Development of reagents that allow for a positive purification of naïve human β-cells without genetic manipulation.
Define the glycome in the islet and islet cell types can be exploited to fully define cell surface glycoproteins (which structures are on which proteins)
Develop a comprehensive surfaceome maps of primary human cells will facilitate benchmarking of transdifferentiation-derived and stem cell-derived islet subtypes
Relevance to T1D
Insulin-dependent or type 1 diabetes (T1D) is an autoimmune disease characterized by the selective destruction of insulin producing β-cells that occurs during an inflammatory reaction in and around pancreatic islets.
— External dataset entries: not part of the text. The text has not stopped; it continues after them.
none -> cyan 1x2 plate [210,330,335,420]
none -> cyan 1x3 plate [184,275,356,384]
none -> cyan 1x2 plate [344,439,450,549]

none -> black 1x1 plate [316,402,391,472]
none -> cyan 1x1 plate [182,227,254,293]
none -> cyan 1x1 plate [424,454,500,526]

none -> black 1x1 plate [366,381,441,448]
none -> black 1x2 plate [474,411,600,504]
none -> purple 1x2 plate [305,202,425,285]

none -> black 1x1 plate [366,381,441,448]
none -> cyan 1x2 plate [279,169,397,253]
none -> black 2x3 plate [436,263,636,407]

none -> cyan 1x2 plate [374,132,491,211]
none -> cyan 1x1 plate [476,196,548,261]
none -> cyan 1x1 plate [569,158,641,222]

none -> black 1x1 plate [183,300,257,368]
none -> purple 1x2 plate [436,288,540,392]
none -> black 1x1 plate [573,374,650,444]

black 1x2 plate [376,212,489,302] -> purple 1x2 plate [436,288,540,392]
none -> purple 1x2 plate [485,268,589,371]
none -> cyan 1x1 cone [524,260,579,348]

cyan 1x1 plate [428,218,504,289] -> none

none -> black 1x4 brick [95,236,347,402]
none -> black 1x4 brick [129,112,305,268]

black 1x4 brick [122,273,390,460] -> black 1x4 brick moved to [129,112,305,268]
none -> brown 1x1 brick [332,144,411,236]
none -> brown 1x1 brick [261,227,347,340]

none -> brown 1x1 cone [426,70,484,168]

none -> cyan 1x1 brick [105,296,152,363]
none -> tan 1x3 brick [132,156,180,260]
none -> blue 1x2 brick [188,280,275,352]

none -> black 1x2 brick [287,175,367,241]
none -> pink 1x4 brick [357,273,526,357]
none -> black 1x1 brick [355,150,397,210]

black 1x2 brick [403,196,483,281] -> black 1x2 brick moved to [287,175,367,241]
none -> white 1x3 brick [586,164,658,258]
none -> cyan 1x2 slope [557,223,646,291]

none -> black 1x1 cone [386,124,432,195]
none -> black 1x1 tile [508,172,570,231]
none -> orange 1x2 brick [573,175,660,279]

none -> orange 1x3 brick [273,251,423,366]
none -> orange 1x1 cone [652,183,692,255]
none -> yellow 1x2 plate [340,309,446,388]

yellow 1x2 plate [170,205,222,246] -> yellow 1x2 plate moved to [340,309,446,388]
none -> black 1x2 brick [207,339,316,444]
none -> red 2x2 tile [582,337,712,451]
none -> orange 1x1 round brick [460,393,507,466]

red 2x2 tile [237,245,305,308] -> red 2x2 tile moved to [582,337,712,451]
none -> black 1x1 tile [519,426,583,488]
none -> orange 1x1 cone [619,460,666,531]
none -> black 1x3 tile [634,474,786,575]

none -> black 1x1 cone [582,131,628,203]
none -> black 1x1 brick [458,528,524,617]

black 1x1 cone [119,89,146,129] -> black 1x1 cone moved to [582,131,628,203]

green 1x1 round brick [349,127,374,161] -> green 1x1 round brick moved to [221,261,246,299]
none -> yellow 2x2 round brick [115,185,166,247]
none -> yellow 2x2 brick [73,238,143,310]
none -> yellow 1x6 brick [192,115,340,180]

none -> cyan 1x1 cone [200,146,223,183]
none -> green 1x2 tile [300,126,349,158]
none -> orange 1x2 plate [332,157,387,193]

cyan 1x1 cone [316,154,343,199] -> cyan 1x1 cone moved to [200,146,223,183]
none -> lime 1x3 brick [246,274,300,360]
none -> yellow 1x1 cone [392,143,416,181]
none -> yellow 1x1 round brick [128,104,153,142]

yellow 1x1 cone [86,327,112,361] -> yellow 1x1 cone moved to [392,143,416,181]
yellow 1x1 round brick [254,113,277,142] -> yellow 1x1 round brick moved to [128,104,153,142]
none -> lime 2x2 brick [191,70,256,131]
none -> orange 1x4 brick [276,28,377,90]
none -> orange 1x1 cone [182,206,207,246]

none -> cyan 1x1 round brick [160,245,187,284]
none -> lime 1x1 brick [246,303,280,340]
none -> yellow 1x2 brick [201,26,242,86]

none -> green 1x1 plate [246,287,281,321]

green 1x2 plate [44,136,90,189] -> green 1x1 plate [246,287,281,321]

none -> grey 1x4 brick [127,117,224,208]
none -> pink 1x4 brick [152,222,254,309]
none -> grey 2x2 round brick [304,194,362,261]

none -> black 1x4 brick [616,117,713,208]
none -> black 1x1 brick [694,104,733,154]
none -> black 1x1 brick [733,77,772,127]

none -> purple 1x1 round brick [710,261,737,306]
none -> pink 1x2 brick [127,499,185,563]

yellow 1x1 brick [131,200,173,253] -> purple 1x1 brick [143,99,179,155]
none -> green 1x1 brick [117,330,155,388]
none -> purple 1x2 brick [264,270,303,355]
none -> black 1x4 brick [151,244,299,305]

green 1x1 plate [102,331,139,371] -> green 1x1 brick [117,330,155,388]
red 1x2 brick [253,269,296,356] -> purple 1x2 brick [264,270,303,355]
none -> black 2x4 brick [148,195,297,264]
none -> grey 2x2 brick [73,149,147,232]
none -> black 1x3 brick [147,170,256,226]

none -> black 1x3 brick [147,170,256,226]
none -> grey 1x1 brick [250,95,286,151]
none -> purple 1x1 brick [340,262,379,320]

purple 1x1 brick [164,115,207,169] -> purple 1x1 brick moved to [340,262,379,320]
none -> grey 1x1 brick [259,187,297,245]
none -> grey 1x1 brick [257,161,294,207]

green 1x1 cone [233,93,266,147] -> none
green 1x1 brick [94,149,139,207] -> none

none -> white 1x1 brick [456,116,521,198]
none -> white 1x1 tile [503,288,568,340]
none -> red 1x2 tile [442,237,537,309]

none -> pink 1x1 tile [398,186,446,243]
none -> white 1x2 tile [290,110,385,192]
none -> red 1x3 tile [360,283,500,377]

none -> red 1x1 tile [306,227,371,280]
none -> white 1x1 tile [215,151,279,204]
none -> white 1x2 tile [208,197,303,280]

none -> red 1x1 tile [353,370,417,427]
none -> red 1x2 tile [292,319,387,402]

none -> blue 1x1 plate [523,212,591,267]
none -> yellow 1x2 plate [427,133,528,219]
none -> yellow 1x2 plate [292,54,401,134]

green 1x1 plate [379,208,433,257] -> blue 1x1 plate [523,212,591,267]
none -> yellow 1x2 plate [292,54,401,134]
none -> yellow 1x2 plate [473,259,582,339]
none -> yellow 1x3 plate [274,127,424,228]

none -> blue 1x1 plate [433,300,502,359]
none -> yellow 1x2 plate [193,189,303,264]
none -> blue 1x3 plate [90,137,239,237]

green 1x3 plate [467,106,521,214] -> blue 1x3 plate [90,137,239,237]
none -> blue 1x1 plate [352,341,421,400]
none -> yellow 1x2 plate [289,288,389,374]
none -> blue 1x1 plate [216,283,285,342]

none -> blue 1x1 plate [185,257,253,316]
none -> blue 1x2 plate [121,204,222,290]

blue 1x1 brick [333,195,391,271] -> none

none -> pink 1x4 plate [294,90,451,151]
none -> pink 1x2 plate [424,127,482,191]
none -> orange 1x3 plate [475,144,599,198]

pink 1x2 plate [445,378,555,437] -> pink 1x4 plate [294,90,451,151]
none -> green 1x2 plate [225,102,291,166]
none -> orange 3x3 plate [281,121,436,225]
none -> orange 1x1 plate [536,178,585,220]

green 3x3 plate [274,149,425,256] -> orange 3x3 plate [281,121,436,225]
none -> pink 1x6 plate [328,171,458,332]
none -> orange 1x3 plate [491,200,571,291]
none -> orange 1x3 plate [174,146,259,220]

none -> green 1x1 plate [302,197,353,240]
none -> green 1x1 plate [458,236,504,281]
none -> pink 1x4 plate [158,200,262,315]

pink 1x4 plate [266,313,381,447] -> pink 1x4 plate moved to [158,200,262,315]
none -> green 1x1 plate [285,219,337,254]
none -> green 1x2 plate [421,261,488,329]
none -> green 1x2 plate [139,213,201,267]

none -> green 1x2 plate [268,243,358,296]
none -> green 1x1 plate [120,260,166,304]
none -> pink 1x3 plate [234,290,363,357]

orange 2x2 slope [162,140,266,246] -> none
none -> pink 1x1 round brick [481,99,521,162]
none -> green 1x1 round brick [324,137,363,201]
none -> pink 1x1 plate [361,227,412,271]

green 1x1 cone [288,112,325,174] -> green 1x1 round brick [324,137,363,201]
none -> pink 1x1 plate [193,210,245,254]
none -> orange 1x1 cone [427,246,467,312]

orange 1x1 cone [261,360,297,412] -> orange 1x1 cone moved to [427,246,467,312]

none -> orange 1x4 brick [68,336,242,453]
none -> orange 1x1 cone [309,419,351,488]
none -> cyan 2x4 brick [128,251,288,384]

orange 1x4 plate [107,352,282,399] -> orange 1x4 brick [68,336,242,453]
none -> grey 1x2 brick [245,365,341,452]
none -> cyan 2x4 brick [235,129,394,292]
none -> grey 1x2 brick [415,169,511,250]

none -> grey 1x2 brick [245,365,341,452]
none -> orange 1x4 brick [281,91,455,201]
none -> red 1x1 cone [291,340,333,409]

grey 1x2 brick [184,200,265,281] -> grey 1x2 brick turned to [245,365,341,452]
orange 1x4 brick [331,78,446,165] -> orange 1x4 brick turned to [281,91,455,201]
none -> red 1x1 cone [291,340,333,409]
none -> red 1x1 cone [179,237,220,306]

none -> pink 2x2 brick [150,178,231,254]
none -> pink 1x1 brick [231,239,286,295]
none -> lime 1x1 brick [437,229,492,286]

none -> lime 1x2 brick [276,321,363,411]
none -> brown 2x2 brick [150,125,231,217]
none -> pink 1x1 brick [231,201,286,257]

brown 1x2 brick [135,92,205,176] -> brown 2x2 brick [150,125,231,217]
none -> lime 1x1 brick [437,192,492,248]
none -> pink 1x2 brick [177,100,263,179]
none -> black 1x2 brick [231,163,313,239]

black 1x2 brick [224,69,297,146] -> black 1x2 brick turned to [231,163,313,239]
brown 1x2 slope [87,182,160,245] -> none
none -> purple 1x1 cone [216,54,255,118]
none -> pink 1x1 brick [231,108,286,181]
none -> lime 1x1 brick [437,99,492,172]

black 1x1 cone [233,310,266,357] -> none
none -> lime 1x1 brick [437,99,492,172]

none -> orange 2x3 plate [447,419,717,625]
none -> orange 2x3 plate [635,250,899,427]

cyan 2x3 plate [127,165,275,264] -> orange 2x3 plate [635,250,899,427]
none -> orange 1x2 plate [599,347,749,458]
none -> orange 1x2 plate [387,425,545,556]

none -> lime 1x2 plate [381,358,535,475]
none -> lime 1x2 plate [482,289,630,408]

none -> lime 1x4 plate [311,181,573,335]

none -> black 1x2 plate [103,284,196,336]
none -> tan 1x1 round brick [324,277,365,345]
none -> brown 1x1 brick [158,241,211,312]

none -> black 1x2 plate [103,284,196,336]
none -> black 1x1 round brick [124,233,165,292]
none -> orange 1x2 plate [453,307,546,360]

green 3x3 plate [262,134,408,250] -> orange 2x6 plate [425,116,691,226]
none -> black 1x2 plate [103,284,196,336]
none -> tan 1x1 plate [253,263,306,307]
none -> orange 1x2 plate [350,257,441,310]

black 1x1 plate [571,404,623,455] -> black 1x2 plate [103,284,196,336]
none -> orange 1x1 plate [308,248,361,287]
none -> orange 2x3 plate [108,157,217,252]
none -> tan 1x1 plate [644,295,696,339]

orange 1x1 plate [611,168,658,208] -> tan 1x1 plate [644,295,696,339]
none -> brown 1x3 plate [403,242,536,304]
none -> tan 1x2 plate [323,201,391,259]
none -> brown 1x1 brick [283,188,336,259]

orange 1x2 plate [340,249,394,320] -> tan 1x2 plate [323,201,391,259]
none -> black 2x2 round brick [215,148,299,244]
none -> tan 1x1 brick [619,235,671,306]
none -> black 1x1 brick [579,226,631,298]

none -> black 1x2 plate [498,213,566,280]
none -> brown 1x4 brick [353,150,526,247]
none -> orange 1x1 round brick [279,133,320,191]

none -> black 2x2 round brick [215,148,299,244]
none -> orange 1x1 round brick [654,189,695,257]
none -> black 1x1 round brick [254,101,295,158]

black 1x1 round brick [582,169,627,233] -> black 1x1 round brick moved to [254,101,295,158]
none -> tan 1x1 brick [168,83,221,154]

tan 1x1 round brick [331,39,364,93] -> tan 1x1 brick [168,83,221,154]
The progression to T1D is characterized by an asymptomatic period where functional β-cell mass is lost in the absence of phenotypic expression of the disease. While inflammatory mediators released during islet inflammation likely contribute to disease development by impairing the function and reducing the viability of β-cells, the mechanisms contributing to the loss of β-cells during this asymptomatic period are poorly defined. The realization that cell-cell interactions are necessary for proper β-cell function underscores the importance of knowing the identity of cell surface glycoproteins and the glycan structures on these surface proteins may participate in autoimmunity. Currently a comprehensive view of the cell surface glycoproteome and glycome of human islet cell types at a depth necessary to inform molecular mechanisms of disease is lacking; however, we believe that understanding this landscape will identify novel targets for therapeutic payload delivery as well as biomarkers of disease. The overall goal of this study is to define the cell surface glycoproteome and cellular glycome of human β-cells and non-β-cells.